▸ **Action item**
In the text below on St. Charles board pay, copy the part between "Only about 2" and "directors accept compensation.", inclusive, and change each "compensation" to "payment".

▸ **Source document**
Schuette, a local investment adviser, was the top paid director last year at $36,000, according to St. Charles’ most recent Internal Revenue Service tax form 990. Dempsey, who serves as the University of Oregon’s Central Oregon Educational Leadership Supervisor, received $31,000 for his board work last year, as did Dr. Steve Gordon, who is also the national health care principal at Point B Consulting.
Only about 2 percent of nonprofit health systems pay their directors $20,000 or more, according to the Governance Institute’s survey. No survey respondents said they pay $30,000 or more.
St. Charles has paid its directors since 2011. At first, the goal was to attract more physicians to the board and to ensure they stuck around, Dempsey said. Not all directors accepted compensation, however. In 2013, the board voted to make all directors accept compensation.
When Dempsey joined the board in 2001, St. Charles had only one hospital. The board met one day every month. There were no committees.
Since, the Bend-based hospital system has grown to encompass hospitals in Redmond, Madras and Prineville.
“Now, as we’ve gone from one to two to three to four hospitals … the role has changed, and the expectation of what the board is supposed to do, I can personally tell you, has changed dramatically,” he said.
Serving as a director is complicated work, and Sayeg said the board constantly assesses its directors on their attendance and continued education.

▸ **Excerpted data**
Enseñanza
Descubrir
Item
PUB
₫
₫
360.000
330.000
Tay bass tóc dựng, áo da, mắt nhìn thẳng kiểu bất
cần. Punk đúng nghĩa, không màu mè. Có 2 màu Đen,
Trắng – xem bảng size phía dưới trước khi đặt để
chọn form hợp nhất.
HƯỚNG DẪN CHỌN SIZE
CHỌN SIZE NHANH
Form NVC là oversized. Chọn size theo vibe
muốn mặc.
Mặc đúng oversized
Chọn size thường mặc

--

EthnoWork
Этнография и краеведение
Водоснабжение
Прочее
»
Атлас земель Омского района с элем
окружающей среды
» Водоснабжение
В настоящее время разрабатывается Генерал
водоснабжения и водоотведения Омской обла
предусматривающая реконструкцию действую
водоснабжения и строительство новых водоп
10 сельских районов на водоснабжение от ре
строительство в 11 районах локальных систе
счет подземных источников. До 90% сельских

...

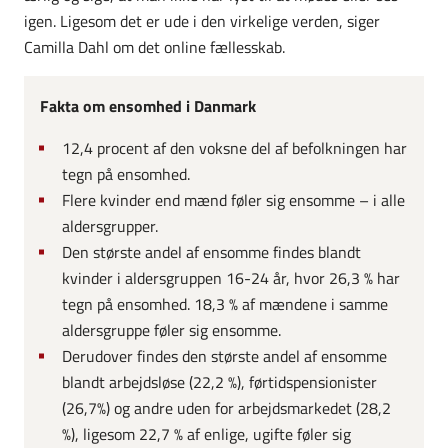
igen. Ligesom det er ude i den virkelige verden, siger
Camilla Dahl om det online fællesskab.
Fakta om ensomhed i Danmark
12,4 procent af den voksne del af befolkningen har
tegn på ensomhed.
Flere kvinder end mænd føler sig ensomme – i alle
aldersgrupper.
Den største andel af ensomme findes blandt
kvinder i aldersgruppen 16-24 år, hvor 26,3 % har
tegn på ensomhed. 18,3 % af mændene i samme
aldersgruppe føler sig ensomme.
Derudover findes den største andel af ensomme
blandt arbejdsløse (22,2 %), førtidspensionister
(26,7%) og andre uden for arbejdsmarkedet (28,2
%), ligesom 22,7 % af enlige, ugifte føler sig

▸ **Response to the exercise**
Only about 2 percent of nonprofit health systems pay their directors $20,000 or more, according to the Governance Institute’s survey. No survey respondents said they pay $30,000 or more.
St. Charles has paid its directors since 2011. At first, the goal was to attract more physicians to the board and to ensure they stuck around, Dempsey said. Not all directors accepted payment, however. In 2013, the board voted to make all directors accept payment.